> Problem description
Everything from the line containing "A micrograph at" through the line containing "A reconstruction in" in the listing below should be copied exactly, and nothing more.
Start of Block
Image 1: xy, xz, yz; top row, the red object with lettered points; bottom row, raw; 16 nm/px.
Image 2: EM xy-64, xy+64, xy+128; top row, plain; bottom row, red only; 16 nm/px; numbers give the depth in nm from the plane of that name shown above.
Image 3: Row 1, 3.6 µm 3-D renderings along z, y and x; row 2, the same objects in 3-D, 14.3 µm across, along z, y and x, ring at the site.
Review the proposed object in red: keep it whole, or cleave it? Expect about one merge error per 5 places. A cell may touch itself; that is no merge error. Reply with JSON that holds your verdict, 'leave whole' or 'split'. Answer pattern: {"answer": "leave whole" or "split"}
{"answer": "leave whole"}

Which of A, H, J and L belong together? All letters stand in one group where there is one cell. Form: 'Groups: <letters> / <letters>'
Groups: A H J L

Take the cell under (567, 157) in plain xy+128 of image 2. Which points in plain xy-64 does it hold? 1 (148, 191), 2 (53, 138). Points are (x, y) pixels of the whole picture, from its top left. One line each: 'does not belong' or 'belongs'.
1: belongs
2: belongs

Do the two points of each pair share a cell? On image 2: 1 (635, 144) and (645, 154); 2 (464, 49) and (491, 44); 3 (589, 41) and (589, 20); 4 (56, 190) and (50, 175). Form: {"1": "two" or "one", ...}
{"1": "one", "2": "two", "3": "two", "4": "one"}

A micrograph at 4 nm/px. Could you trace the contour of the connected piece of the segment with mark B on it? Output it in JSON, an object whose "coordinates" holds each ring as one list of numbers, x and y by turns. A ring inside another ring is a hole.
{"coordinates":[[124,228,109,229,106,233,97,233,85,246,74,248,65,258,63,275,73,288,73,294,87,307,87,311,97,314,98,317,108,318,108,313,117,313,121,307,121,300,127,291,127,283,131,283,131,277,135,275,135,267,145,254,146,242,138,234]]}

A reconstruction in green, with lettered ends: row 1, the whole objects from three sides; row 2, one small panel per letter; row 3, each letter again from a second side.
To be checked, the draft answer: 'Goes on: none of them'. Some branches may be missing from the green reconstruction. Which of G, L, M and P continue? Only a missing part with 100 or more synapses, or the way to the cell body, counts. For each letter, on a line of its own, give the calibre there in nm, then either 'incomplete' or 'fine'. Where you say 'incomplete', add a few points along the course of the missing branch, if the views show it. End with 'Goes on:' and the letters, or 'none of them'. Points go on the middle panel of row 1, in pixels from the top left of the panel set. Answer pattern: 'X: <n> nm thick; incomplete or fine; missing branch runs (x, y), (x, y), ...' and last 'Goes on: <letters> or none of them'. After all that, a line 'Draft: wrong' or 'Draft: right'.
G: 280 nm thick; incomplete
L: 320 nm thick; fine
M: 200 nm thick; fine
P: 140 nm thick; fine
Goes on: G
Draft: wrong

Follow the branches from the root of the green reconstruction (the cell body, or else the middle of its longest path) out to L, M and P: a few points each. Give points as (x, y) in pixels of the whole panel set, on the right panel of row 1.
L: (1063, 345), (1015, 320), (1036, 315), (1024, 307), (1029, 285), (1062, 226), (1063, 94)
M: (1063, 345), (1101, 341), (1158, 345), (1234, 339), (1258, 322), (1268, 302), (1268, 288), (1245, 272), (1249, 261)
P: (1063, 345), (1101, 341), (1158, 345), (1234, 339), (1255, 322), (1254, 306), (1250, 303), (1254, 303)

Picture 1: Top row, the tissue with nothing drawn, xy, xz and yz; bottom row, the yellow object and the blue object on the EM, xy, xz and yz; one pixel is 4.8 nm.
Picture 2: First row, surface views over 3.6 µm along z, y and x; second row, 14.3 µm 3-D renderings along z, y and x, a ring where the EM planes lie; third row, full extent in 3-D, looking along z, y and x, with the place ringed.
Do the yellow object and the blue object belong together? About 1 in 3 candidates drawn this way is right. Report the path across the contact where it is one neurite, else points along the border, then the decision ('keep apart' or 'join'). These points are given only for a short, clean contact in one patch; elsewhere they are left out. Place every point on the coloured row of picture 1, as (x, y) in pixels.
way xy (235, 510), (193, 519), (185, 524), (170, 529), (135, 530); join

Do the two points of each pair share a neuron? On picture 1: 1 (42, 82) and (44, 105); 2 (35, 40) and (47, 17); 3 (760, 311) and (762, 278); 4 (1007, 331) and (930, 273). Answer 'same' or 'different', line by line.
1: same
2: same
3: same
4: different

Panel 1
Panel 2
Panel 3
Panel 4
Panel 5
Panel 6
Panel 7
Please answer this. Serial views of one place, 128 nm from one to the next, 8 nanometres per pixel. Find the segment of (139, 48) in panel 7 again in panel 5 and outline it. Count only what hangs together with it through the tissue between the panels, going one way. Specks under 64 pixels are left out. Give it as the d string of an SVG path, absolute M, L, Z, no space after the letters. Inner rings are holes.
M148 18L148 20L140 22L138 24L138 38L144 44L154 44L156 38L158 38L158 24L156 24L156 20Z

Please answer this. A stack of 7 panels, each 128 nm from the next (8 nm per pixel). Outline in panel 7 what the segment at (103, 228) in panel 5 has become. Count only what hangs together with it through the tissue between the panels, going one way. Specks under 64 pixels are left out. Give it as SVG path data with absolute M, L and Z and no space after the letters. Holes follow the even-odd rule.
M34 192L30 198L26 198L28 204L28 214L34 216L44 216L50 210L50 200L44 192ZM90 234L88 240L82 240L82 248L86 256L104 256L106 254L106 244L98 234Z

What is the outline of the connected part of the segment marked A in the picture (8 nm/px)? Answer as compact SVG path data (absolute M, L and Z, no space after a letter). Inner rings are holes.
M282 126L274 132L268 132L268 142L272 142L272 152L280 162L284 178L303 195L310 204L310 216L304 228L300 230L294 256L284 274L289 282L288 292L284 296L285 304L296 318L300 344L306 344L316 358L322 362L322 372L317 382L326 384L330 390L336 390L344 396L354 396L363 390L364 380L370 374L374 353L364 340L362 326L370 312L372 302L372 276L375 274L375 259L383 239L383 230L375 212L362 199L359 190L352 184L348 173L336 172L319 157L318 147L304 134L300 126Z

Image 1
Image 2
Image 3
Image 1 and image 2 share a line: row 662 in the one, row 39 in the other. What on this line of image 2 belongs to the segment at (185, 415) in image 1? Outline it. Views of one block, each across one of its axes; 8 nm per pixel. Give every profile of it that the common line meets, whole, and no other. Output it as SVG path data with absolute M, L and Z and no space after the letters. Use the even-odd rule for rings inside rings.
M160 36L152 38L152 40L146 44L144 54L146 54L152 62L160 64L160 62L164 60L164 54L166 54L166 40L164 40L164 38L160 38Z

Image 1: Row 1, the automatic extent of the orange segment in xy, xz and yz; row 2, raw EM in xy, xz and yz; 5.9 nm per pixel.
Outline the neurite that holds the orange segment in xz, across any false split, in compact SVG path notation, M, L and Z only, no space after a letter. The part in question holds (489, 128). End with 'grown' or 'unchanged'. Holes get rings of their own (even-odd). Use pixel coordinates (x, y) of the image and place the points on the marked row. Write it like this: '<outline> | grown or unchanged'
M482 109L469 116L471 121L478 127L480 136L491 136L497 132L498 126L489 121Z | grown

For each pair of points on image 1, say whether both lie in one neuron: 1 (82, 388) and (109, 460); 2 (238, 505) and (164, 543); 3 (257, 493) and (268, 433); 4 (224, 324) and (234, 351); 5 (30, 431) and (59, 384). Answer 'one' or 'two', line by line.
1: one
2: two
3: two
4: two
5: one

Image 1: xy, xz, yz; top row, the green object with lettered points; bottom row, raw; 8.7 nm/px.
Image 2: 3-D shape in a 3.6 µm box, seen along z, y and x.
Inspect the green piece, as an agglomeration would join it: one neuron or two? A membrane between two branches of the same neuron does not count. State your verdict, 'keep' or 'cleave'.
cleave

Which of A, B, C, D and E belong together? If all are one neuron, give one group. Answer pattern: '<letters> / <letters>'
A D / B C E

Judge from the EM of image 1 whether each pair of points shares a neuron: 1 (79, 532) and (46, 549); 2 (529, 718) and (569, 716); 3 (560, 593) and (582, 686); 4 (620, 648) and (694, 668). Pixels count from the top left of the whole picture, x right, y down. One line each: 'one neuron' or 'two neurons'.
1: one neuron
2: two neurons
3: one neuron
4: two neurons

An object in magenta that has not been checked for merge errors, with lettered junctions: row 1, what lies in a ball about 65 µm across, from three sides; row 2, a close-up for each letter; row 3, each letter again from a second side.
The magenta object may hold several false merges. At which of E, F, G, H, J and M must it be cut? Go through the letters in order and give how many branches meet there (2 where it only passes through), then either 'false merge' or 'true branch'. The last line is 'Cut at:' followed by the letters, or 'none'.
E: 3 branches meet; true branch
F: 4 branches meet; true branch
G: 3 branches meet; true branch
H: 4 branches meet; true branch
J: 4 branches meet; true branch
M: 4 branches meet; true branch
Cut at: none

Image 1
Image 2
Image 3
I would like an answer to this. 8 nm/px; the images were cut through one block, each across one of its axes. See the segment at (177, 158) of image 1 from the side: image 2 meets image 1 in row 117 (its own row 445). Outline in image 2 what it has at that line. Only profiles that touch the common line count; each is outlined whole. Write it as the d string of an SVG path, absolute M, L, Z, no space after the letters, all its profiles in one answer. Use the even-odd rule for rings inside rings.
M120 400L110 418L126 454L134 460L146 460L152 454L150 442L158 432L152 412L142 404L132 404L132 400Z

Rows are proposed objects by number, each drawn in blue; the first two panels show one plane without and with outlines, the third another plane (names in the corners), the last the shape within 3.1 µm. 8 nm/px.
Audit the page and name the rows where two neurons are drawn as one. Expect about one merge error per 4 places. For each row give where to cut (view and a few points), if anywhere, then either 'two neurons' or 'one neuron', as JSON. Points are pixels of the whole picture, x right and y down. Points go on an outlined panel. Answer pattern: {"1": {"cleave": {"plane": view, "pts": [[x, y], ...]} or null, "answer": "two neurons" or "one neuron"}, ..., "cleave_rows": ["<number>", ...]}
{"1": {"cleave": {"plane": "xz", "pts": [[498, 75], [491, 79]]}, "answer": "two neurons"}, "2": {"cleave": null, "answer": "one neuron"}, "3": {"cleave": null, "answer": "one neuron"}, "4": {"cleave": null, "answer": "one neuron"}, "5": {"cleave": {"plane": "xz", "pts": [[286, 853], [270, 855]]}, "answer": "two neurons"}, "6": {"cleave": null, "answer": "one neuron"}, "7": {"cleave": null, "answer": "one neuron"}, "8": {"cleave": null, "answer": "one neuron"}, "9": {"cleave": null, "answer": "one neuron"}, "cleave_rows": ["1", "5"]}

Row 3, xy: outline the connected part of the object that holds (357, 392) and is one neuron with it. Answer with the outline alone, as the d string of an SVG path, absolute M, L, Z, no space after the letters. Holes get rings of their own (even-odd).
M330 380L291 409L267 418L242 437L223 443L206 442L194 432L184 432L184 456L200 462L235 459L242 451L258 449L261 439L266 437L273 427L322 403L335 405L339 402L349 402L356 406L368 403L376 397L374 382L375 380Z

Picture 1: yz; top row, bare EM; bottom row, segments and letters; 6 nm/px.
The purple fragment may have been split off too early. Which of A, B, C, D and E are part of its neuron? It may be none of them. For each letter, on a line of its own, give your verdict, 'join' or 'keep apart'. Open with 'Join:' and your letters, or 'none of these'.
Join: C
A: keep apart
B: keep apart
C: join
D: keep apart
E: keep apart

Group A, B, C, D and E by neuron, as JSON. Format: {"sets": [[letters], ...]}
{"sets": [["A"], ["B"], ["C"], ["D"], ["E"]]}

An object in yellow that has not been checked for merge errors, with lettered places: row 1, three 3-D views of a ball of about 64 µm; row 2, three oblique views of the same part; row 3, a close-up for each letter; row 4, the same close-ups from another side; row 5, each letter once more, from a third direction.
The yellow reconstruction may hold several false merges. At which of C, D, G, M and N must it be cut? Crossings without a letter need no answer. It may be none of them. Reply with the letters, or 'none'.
End of Block
> Exercise answer
A micrograph at 4 nm/px. Could you trace the contour of the connected piece of the segment with mark B on it? Output it in JSON, an object whose "coordinates" holds each ring as one list of numbers, x and y by turns. A ring inside another ring is a hole.
{"coordinates":[[124,228,109,229,106,233,97,233,85,246,74,248,65,258,63,275,73,288,73,294,87,307,87,311,97,314,98,317,108,318,108,313,117,313,121,307,121,300,127,291,127,283,131,283,131,277,135,275,135,267,145,254,146,242,138,234]]}

A reconstruction in green, with lettered ends: row 1, the whole objects from three sides; row 2, one small panel per letter; row 3, each letter again from a second side.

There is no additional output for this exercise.